診断結果: 対価
お金のためにひたすら時間を切り売りする、心を無にした割り切り労働
解説
英語では「What you can be PAID FOR(対価が得られるもの)」と定義されます。
ただ時間と労働力を提供し、その見返りとして金銭だけを得ている状態です。
情熱もなくスキルも活かせず、他者への貢献感も得られません。心を無にして取り組む「苦役」や「単純労働」に近い感覚を伴います。
「対価」の位置付け
事例1
ショーンさんは、生活費を稼ぐために深夜の倉庫で仕分けのアルバイトを始めました。作業は単純ですが体力的にきつく、本人はこの仕事を全く好きになれません。
特別なスキルが身につくわけでもなく(不得意)、社会や誰かの役に立っているという実感(需要)も得られません。
ただ、時給が良いことと深夜手当がつくため、確実な収入(対価)だけは手に入ります。
ショーンさんの仕事は、ひたすら時間を切り売りして金銭を得るためだけの活動であり、純粋な「対価」のみを満たしている状態に分類されます。
事例2
ダンさんは、新薬の臨床試験(治験)の被験者としてベッドで数日間横たわり続けるアルバイトをしています。
特別な技術や経験は一切不要(不得意)で、ただ採血されて時間を過ごすだけの退屈な日々を楽しめるわけもありません(好きではない)。また、自分がいなくても他の誰かが被験者になるだけなので、社会課題を解決しているという実感(需要)も湧きません。
ただ、終了後には高額な協力費(対価)が確実に手に入ります。
ダンさんの活動は、情熱も貢献感もなく、ひたすら時間を切り売りして金銭を得るためだけの純粋な「対価」の状態に分類されます。
「対価」状態の方へのアドバイス
「対価」は、ただ時間と労働力を提供し、その見返りとして金銭だけを得ている状態と定義されています。
より「生きがい」に近づくためには、現在欠落している「得意」「好き」「需要(社会貢献感)」を補う必要があります。生活のための確実な収入基盤があることは、一つの大きな強みです。
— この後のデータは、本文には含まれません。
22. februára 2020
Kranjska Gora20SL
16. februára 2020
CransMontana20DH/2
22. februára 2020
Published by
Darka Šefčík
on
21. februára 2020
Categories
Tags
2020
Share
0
この安定を活かし、まずは業務外の時間を使って、自分が本当に「好き」なことや「得意」なことを探すための自己投資(読書、学習、社外コミュニティへの参加など)を始めましょう。また、今の仕事の中にも、視点を変えれば「誰かの役に立っている(需要)」と実感できる部分が隠れているかもしれません。目の前の作業をただこなすのではなく、その先の顧客や社会への影響を想像してみることも有効です。
最終的には、空き時間で育てた「好き×得意」のスキルを活かせる副業などをスモールスタートさせ、徐々に「対価」の比重をそちらへ移行していくキャリアプランを描くことが理想的です。